Tuesday, May 15, 2007
Governor Proposes Increase in Courthouse Security Funding
By Tina Bay, Staff Writer
Gov. Arnold Schwarzenegger is asking state lawmakers to consider a $36.6 million increase in funding for courthouse security beginning July 1, according to his May Budget Revision unveiled yesterday.
The judicial branch funding item was part of numerous changes Schwarzenegger proposed to his January 2007 budget in a presentation to the state Legislature. (See related story, Page 9.)
William Vickrey, administrative director of the state courts, told the MetNews that security funding for California’s courthouses is “very important” and one of the chief concerns of the judicial branch.
“This is something that we’ve been working with the Legislature and governor on for the last 18 months, to try to find a solution that works for all 58 court jurisdictions and all 58 sheriffs,” he said.
The governor’s proposed figure, he explained, includes approximately $15 million to fund shortfalls in the existing security budget for this year, and about $21 million in half-year funding to bring courts that are underfunded for security up to “a minimal acceptable standard.”
While providing for $36.6 million in the current year, Schwarzenegger’s proposal actually gives spending authority for slightly over $57 million if one accounts for an additional $21 million in half-year funding for the following year, he pointed out.
By moving security into a separate line item, Vickrey added, sheriffs “can have confidence that money appropriated to security goes to security,” and courts can likewise be assured that money allocated for general operations will go to general operations.

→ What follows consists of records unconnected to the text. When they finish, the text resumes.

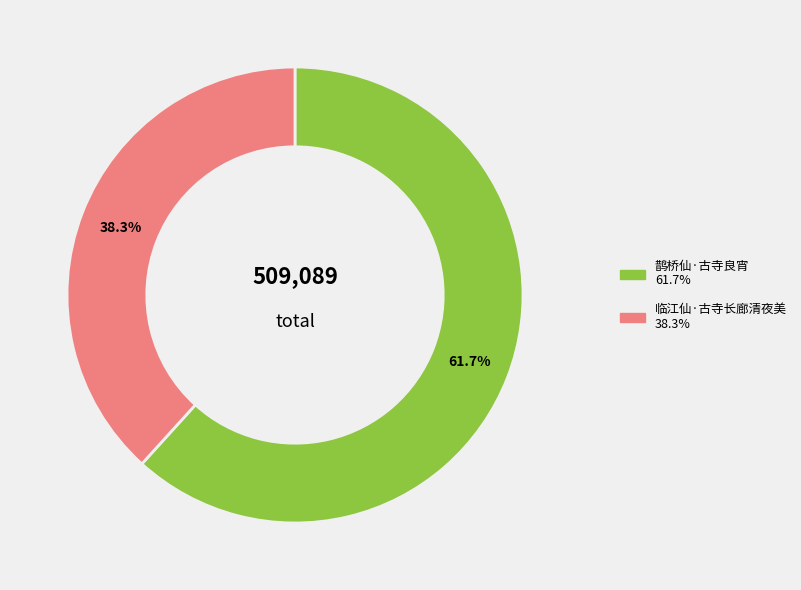

To the nearest percent, what is the combined percentage of 临江仙·古寺长廊清夜美 and 鹊桥仙·古寺良宵?

100%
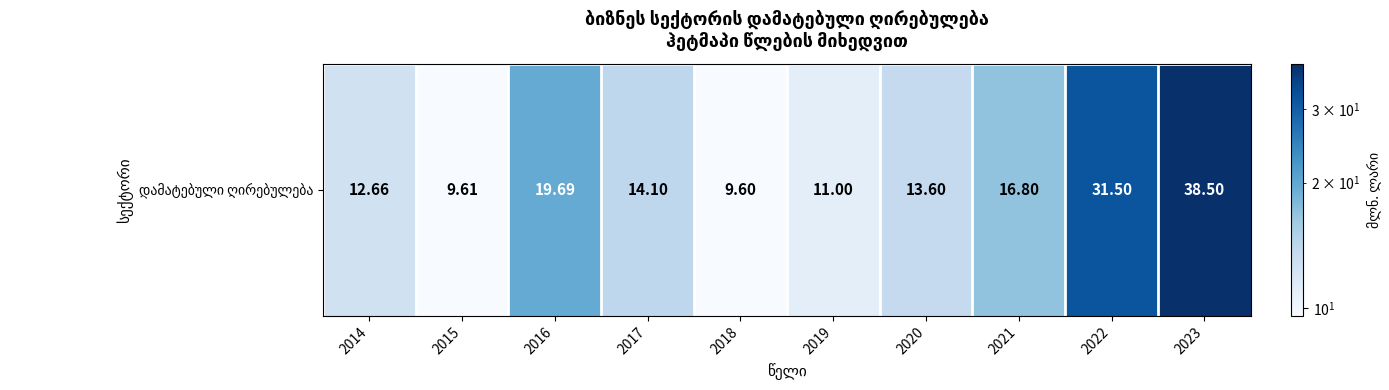

Where is the data nearest to the value 24?

2016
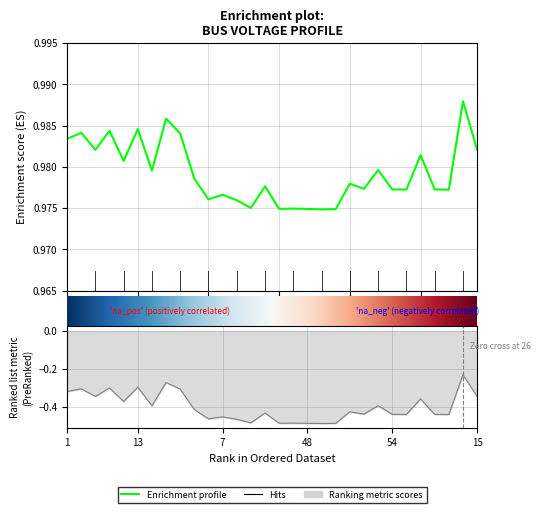

Where is the first local maximum for Va?

2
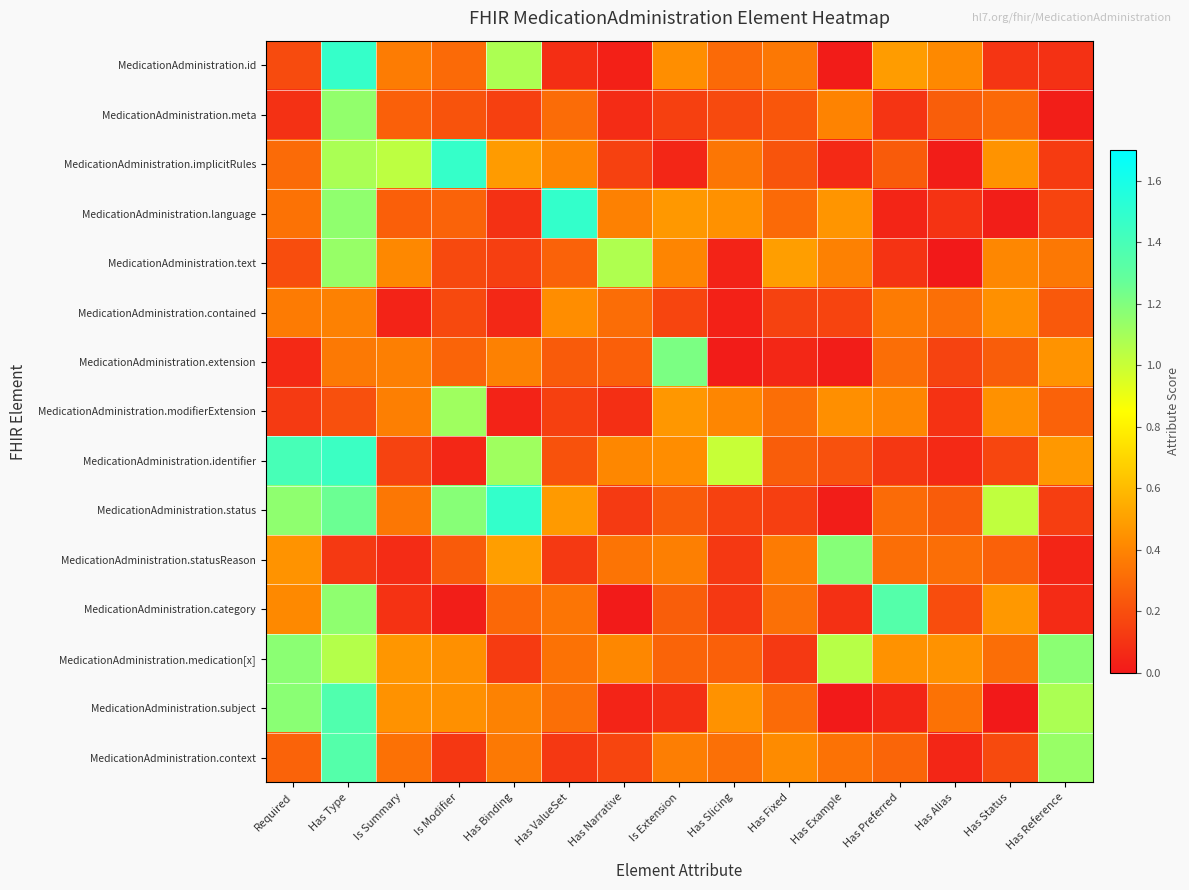

What is the total value across all series at Is Extension?

5.4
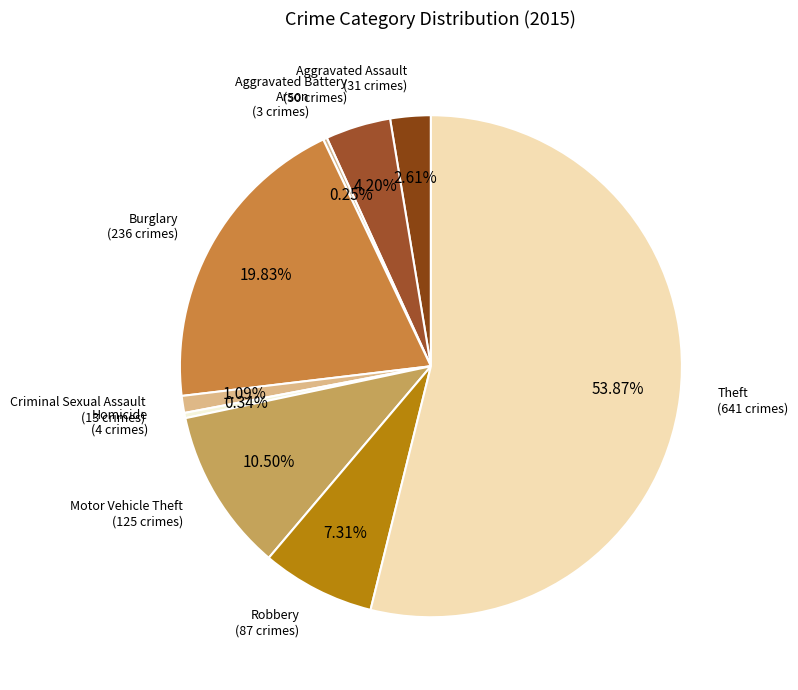

Which category has the smallest portion of the pie?

Arson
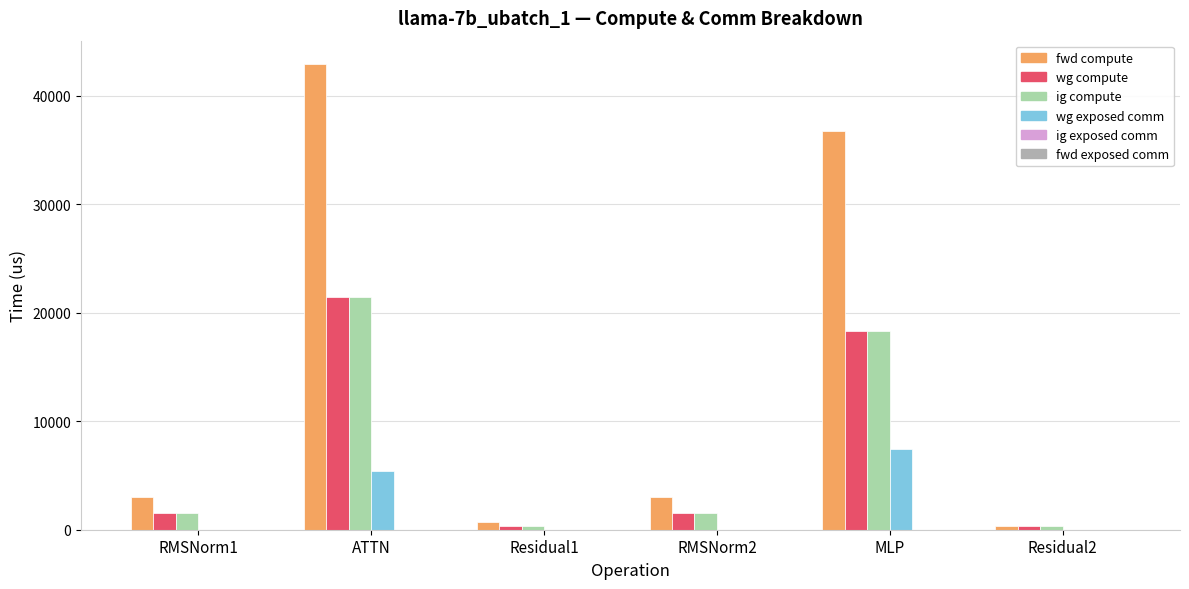

Read the wg exposed comm value at MLP.

7456.0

The governor’s response on the issue was the result of “tremendous cooperative work” between the California State Sheriffs’ Association, statewide court security committee, and judges and staff of various trial courts, Vickrey commented, adding that Court of Appeal Justice Richard Aldrich of this district’s Div. Three and Los Angeles County Sheriff Lee Baca were key leaders in the project.
“All of these things obviously have to be considered by the Legislature,” Vickrey said, acknowledging the existence of “difficult budget problems” and lawmakers’ desire to ensure that proposed solutions are both effective and cost-efficient with appropriate accountability.
The administrative director said that despite the tentative nature of Schwarzenegger’s proposal, he saw it as “definite progress.”
“I think this hopefully will result in safer courthouses, more consistent security, with the public being safer so that courthouses can be a safe haven they can come to with their problems.”
Schwarzenegger’s revised state budget proposal did not address the issue of increased funding for interpreters in civil cases, something Vickrey said the AOC had talked about last year but, as expected, did not make it into the governor’s original budget proposal.
The budget revision left intact Schwarzenegger’s original proposal to cut funding for Proposition 36 programs, which are designed to let first- and second-time nonviolent, simple drug possession offenders opt for substance abuse treatment instead of incarceration.
The governor in January proposed to slash Proposition 36 funding by $25 million to $120 million and require that half of the money be dispersed through the “Offender Treatment Program,” a separate funding stream requiring its own application process and calling for county matching.
Margaret Dooley, Proposition 36 coordinator for the Drug Policy Alliance, remarked in a statement that services under the initiative must be expanded to ensure that participants receive the care needed for lasting success and taxpayers save money.
“Now that the budget is in the legislators’ hands, we hope they will recognize that counties cannot provide more and better services with fewer resources.”
Also unchanged from January is Schwarzenegger’s proposal to fund 100 new judgeships statewide—$27.8 million for 50 new judgeships approved last year, which would not be funded until this June, and $74.3 million to fund an additional 50 slots beginning in spring of next year.
Vickrey noted that the state appropriations limit for funding trial court operations this year is up about a 0.25 percent from last year’s increase.